$60m in grants to help boost recycling of hard-to-recycle plastics

Wednesday, 19 July, 2023

$60m in grants to help boost recycling of hard-to-recycle plastics

Australians dispose of about 2.7 million tonnes of plastic each year but currently we’re only recycling about 13% of this waste.

The Albanese Labor government has now launched a new $60 million fund to help boost recycling of hard-to-recycle plastics, including soft plastics like shopping bags, bread bags, cling wrap and chip packets.

The funding will support new or upgraded recycling infrastructure projects such as:

  • advanced recycling to turn plastic back into oil for re-use in food-grade packaging
  • commercialisation of trial technology targeting ways to keep hard-to-recycle plastics in use
  • extraction and processing of plastics from e-waste into valuable products
  • diverting more plastics from landfill using advanced sorting, separation and de-contamination technology such as optical or robotic machinery.

The government has also announced a consultation process to help with the development of a national framework for recycled content traceability. The framework will be designed to help guide businesses in recycled content supply chains to improve traceability of recycled materials.

The Australian Council of Recycling (ACOR) welcomed the announcements for funding for hard-to-recycle plastics and a traceability framework to boost confidence in recycled materials. Tracing recycled content is a welcome step that can expose greenwashing, while shining a light on the great work done by Australian recyclers. 

“A national system for tracing recycled content throughout the supply chain will showcase the depth and breadth of the fantastic recycling done in Australia by our sector, and support the confidence needed to procure Australian recycled material,” said ACOR’s CEO, Suzanne Toumbourou.

“At the same, time, the Australian Government’s commitment of $60 million towards hard-to-recycle plastics addresses a key capability gap in our recycling infrastructure, aligned with the national priority of addressing plastic waste.”

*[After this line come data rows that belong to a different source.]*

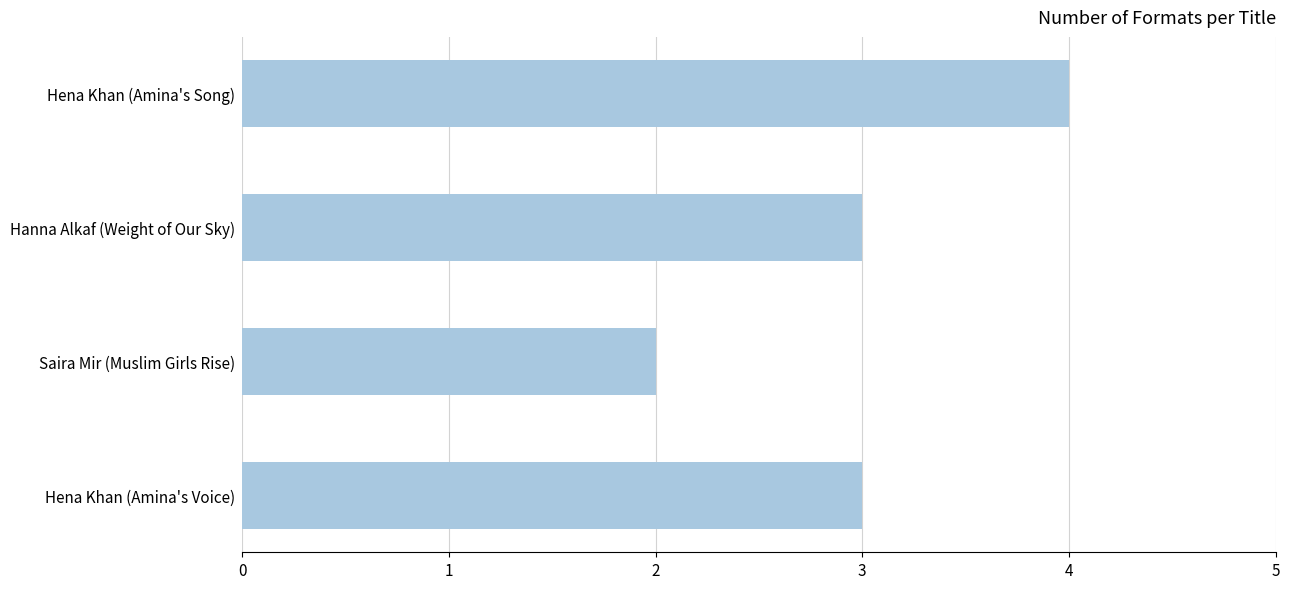

Reading top to bottom, list all the values displayed in this chart.

Hena Khan (Amina's Song)=4	Hanna Alkaf (Weight of Our Sky)=3	Saira Mir (Muslim Girls Rise)=2	Hena Khan (Amina's Voice)=3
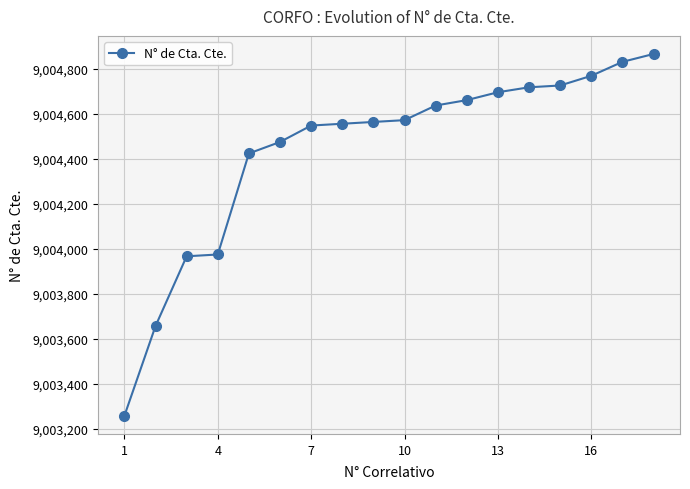

What is the maximum value shown in the chart?

9004866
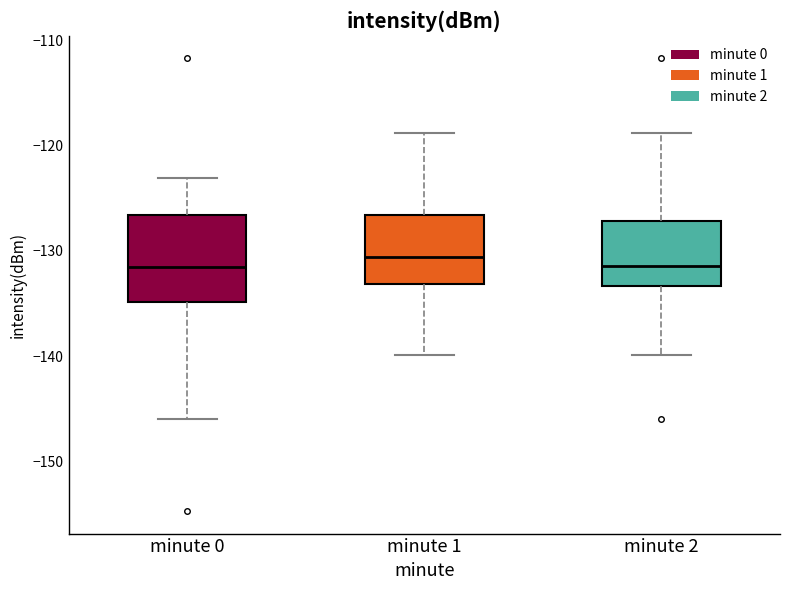

Reading left to right, transcribe this box plot: for each box, give where its median line is, the range the box spans, and where its two whiskers end, as read against the y-axis. The values are not printed on the chart, so give them approximately, as read against the axis.

minute 0: median -132, box -135 to -127, whiskers -146 to -123
minute 1: median -131, box -133 to -127, whiskers -140 to -119
minute 2: median -131, box -133 to -127, whiskers -140 to -119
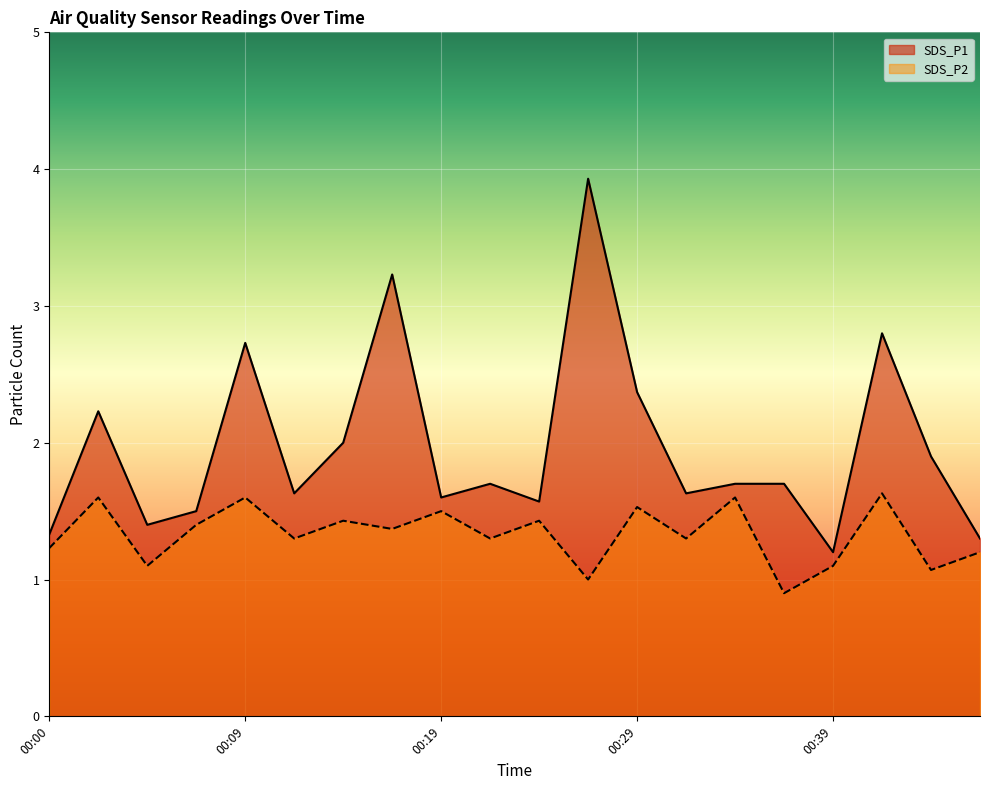

True or false: SDS_P1 and SDS_P2 cross at least once.

False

AFGC CEO Tanya Barden said the two announcements by Minister for the Environment and Water Tanya Plibersek will boost the ability of food and grocery companies to use recycled materials in packaging.

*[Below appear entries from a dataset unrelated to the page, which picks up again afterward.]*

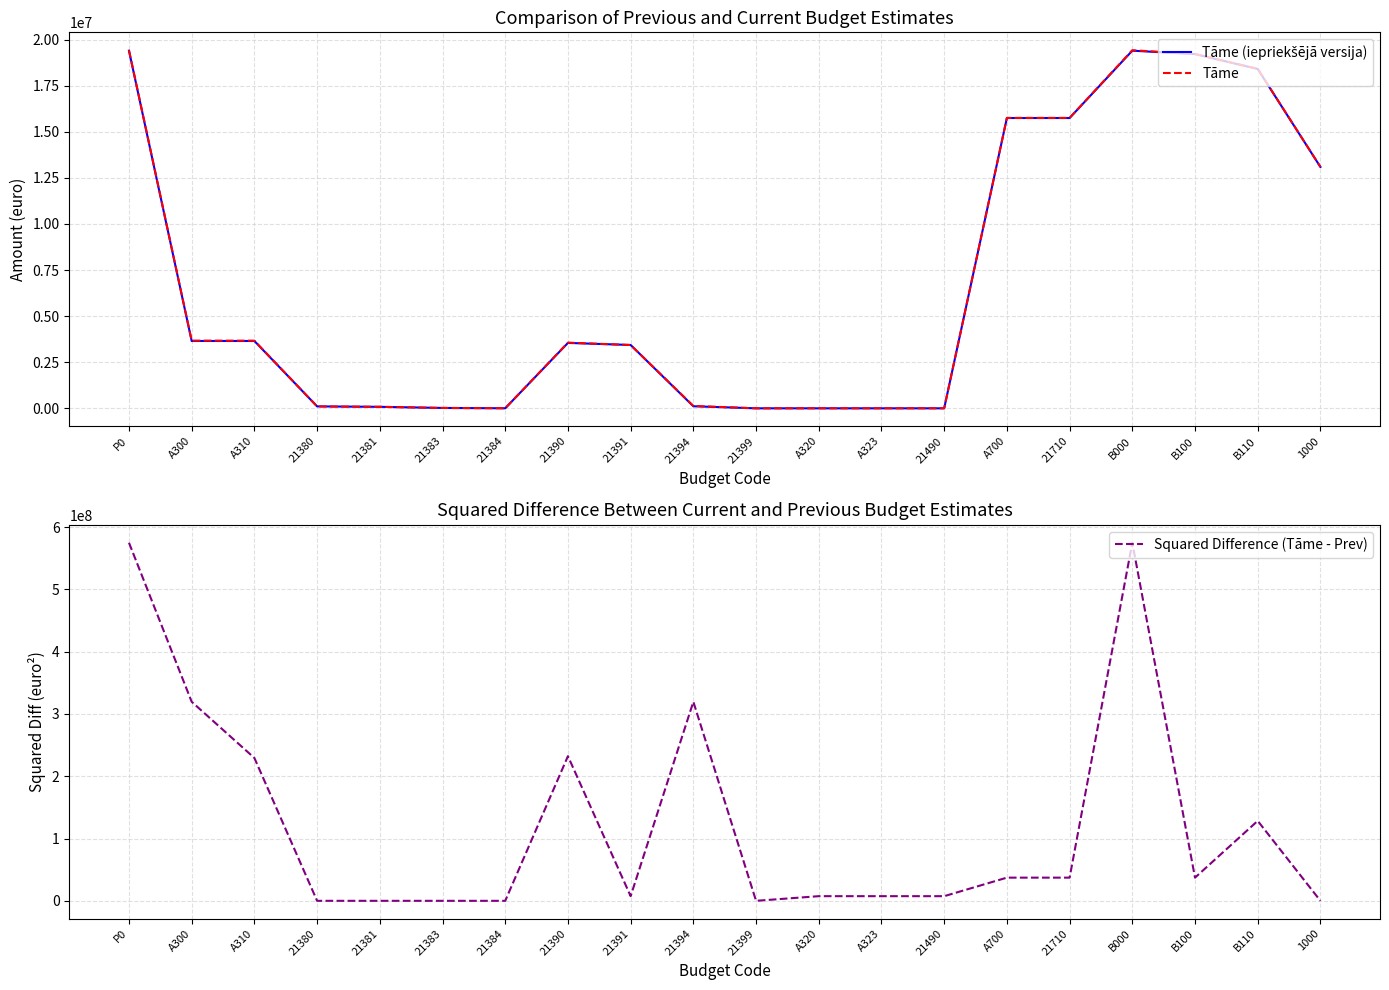

What is the label of the 7th point from the right?

21490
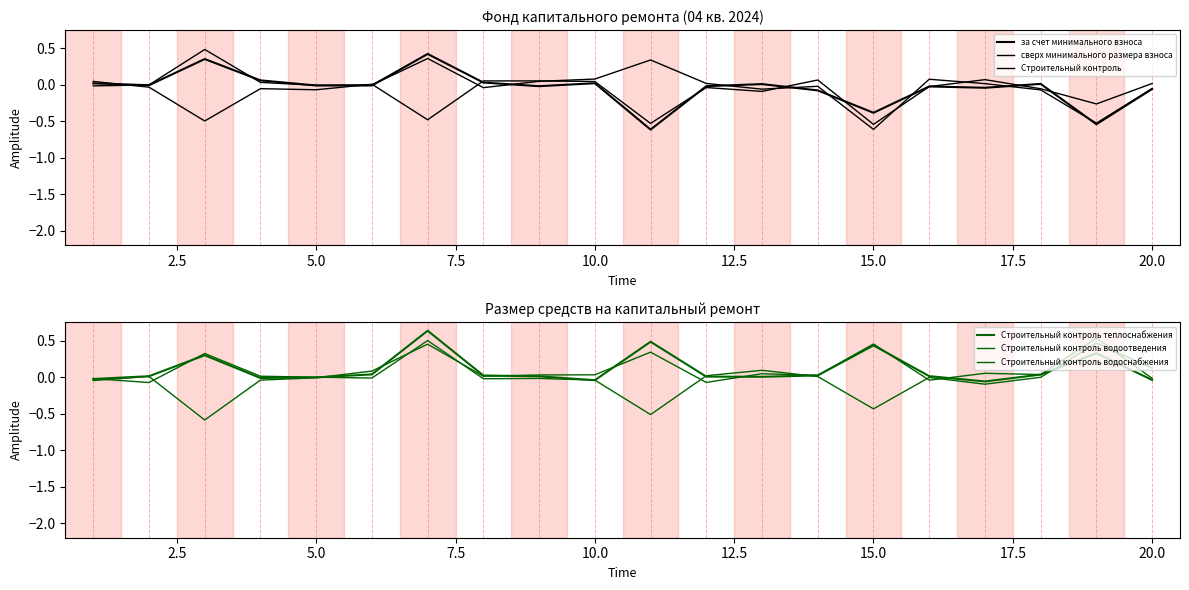

Which series has the largest total across all categories?

Строительный контроль теплоснабжения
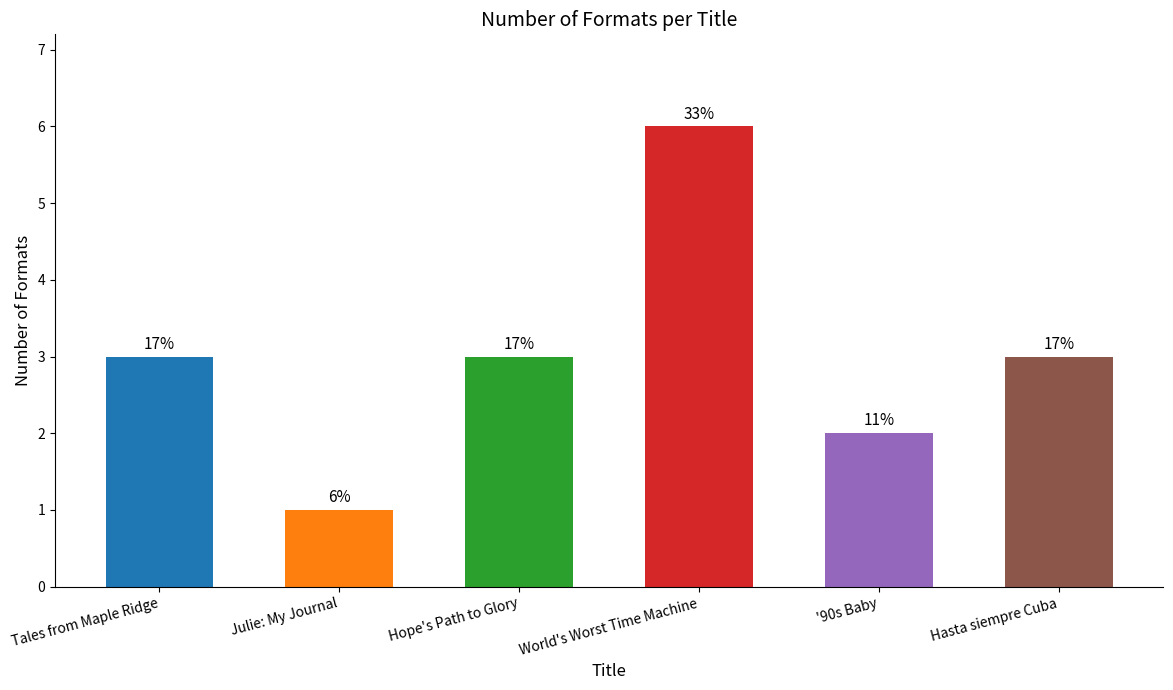

At which label does the data first exceed 3?

World's Worst Time Machine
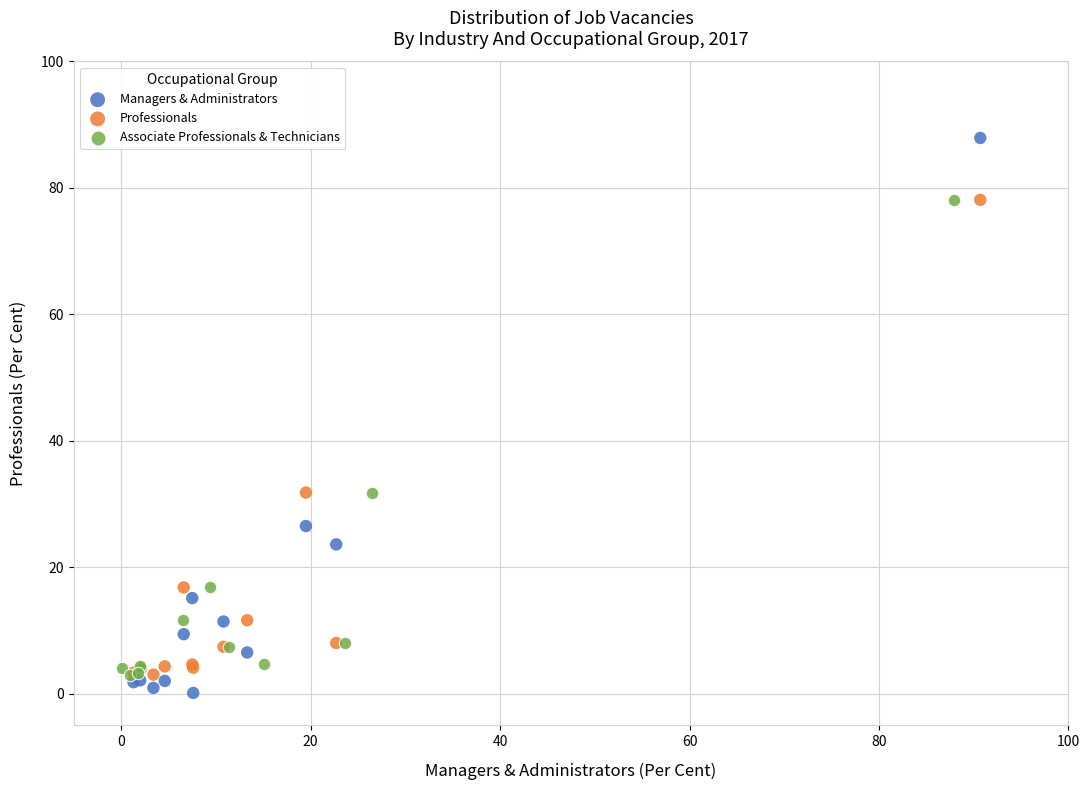

Which series has the largest Y range (max minus min)?

Managers & Administrators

“Food and grocery manufacturers want to use more recycled packaging content, including food-grade recycled plastics, in their packaging to increase sustainability while maintaining the quality and safety consumers expect,” Barden said.

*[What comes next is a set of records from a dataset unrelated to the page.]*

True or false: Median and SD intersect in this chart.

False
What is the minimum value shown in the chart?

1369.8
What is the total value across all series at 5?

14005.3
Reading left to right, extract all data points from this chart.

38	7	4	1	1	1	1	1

“The AFGC is developing the National Plastics Recycling Scheme (NPRS) to keep soft plastic packaging out of landfill and to recycle that packaging into new, food-grade material.

“This funding will support the development of a new re-manufacturing industry for packaging through investment in advanced recycling technologies, including those that turn plastic back into oil for reuse in food-grade packaging. Such technology is currently the missing part in the supply chain and is central to the NPRS as a sustainable solution for soft plastic packaging, developed by the AFGC with major brands.

“Traceability standards are also essential to reduce the use of virgin materials. The AFGC has called for a nationally consistent framework for recycled packaging content and this move helps all parts of the supply chain to have confidence.”

Applications for the Recycling Modernisation Fund (RMF) Plastics Technology stream are now open until 13 November 2023. For more information on how to apply for grants of between $1 million and $20 million visit: The RMF Plastics Technology stream - DCCEEW.

To have your say on the traceability framework, feedback must be submitted by 31 August 2023.